Hindalco opts for capital allocation framework to build value

The Dec-20 quarterly results have been favourable for the Hindalco. In addition, global demand for aluminium and copper as well as LME prices have been factors, but there is more to it.

February 26, 2021 10:20 IST | India Infoline News Service
In the recent past, Hindalco stock saw a sharp rise in price. If you just look at the stock price movement over the last one month, Hindalco is up 52%. That is not something that you normally get to see in a stock of the size and international reach of Hindalco. 

Data Source: NSE

The Dec-20 quarterly results have been favourable for the Hindalco. In addition, global demand for aluminium and copper as well as LME prices have been factors, but there is more to it. A lot of this price appreciation in the recent past is to do with the capital allocation framework laid out by Hindalco. What exactly is that and how does it matter.

Understanding capital allocation framework

Globally, the concept of capital allocation framework is quite common among large companies. When a company acquires and generates more cash flow than it requires in the normal course of business, it creates a problem of plenty. The question is how to deploy these excess cash flows in such a way as to enhance shareholder value. It may look like a good problem to have but, as many large companies have realized, it is not.

The legendary Warren Buffett captured the gist of capital allocation framework best, “Capital allocation decisions are critical in generating long-term value. This is especially true for higher quality companies that generate substantial excess capital. This excess capital is the extra cash flows that the core business generates above and beyond its organic growth needs. The effectiveness of how this excess capital, or free cash flow, is deployed can have a significant impact on long-term value creation of the enterprise”.

Why Capital allocation framework at Hindalco

To understand the need for capital allocation framework, let us first look at some of the key financials for Hindalco. Over the next five years, Hindalco expects to generate $1.2 billion of cashflows annually or $6 billion in total, after normal working capital and maintenance capex requirements. Allocation towards growth capex is estimated at $2.5-$3.0 billion over next five years, so the company still has nearly $3.0-3.5 billion of excess cash available. The question is how does it deploy this cash?

One important way to utilize cash flows is to repay debt. As of Dec-20, Hindalco had $11.14 billion of debt, which it proposes to reduce to $9.43 billion by Jun-21. That would effectively reduce the net debt/EBITDA ratio from 3.8X to 2.6X, making its solvency position a lot more comfortable. The eventual target is to touch net debt/EBITDA ratio of 2.5x over the next two years. However, the need of the hour is to put all these ideas into a solid framework and also include shareholder distribution into that. Here is how.

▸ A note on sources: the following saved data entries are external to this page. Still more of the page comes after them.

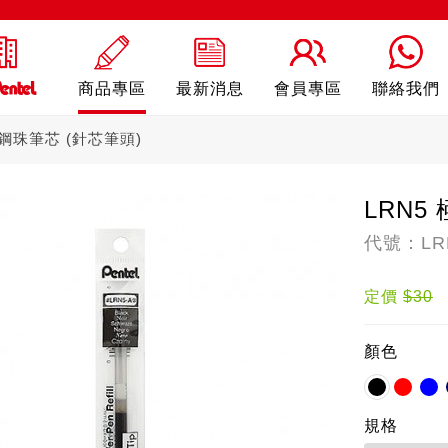
商品專區
最新消息
會員專區
聯絡我們
速鋼珠筆芯 (針芯筆頭)
LRN5
代號：LR
ling
自動鉛筆
自動
定價
$30
顏色
規格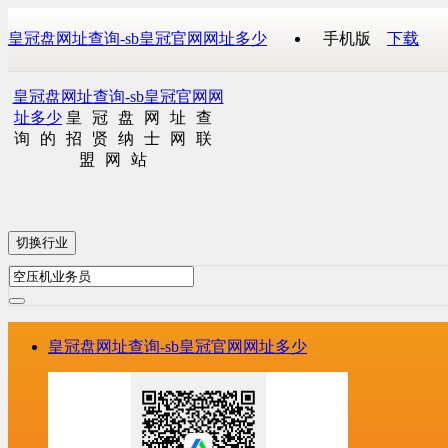
皇冠盘网址查询-sb皇冠官网网址多少
手机版
下载
皇冠盘网址查询-sb皇冠官网网
址多少
皇冠盘网址查
询的招贤纳士网联
盟网站
切换行业
皇冠盘网址查询-sb皇冠官网网址多少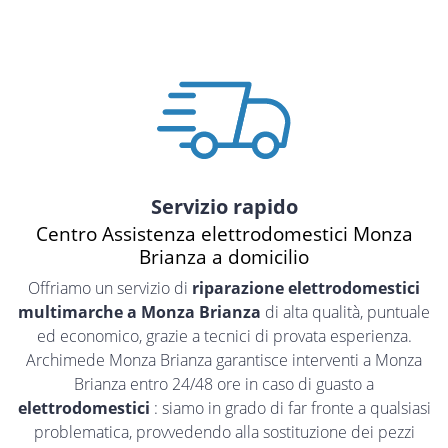
Servizio rapido
Centro Assistenza elettrodomestici Monza
Brianza a domicilio
Offriamo un servizio di
riparazione elettrodomestici
multimarche a Monza Brianza
di alta qualità, puntuale
ed economico, grazie a tecnici di provata esperienza.
Archimede Monza Brianza garantisce interventi a Monza
Brianza entro 24/48 ore in caso di guasto a
elettrodomestici
: siamo in grado di far fronte a qualsiasi
problematica, provvedendo alla sostituzione dei pezzi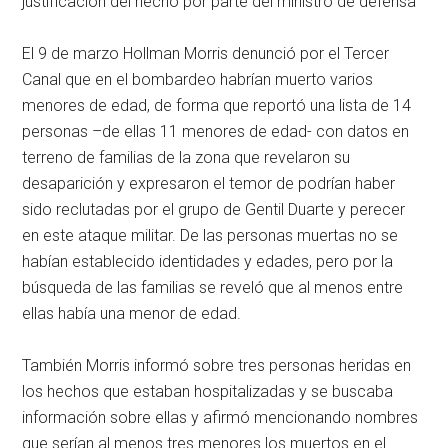
justificación del hecho por parte del ministro de defensa
El 9 de marzo Hollman Morris denunció por el Tercer
Canal que en el bombardeo habrían muerto varios
menores de edad, de forma que reportó una lista de 14
personas –de ellas 11 menores de edad- con datos en
terreno de familias de la zona que revelaron su
desaparición y expresaron el temor de podrían haber
sido reclutadas por el grupo de Gentil Duarte y perecer
en este ataque militar. De las personas muertas no se
habían establecido identidades y edades, pero por la
búsqueda de las familias se reveló que al menos entre
ellas había una menor de edad.
También Morris informó sobre tres personas heridas en
los hechos que estaban hospitalizadas y se buscaba
información sobre ellas y afirmó mencionando nombres
que serían al menos tres menores los muertos en el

Hindalco’s all-new capital allocation framework for next 5 years

Details of Cash Flows Capital Allocation Framework
Cash flow generation over next 5 years after Working Capital plus Maintenance CAPEX $6.00 billion
Growth Capex over Next Five years $3.00 billion
Net Cash flows Available $3.00 billion
Allocation to Debt Reduction $1.80 billion
Allocation to Shareholder Returns $720 million
Allocation to Treasury $480 million
Data Source: Company Presentations

The capital allocation framework will be valid for next 5 years so there is clarity about the trajectory of how cash flows will be utilized in future. For example, out of the total net cash flow generation of $6 billion, nearly half will go towards capital expenditure. This is normally positive for stock valuations. Secondly, the company pledged to allocate 30% of the cash flow generated towards debt repayment. The graphic below captures how this will impact the net debt / EBITDA ratio.

Chart Source: Hindalco Investor Presentation
The total debt reduction by Hindalco by Jun-21 will be to the tune of $2.9 billion, which will include $2.6 billion debt reduction of Novelis and $0.3 billion Hindalco India. Even shareholders know what they can approximately expect as distribution, either in the form of dividends or buybacks.

Does capital allocation framework really add value?

In the Indian context, there is not much of evidence available on capital allocation frameworks as it is a new concept. However, one can look at the US example. Kevin Fogarty of Du Pont Capital has explained the impact of capital allocation framework with reference to TJX Corporation, a leading globally spread-out retailer in the US. According to Fogarty, the capital allocation framework resulted in the following for TJX Corporation.
  • 6% improvement in 10-year CAGR in revenues
  • 13.4% improvement in 10-year CAGR in EBIT
  • 16.8% improvement in 10-year CAGR in EPS

The net impact of the capital allocation framework was that the EPS grew 27% faster than the EBIT and the EPS grew 60% faster than revenues. Of course, one can argue that this may not be empirically tested in the Indian context. But, if Hindalco can even reap part of the benefits of its proposed 5-year capital allocation framework, which TJX managed, it could be a major value trigger for shareholders.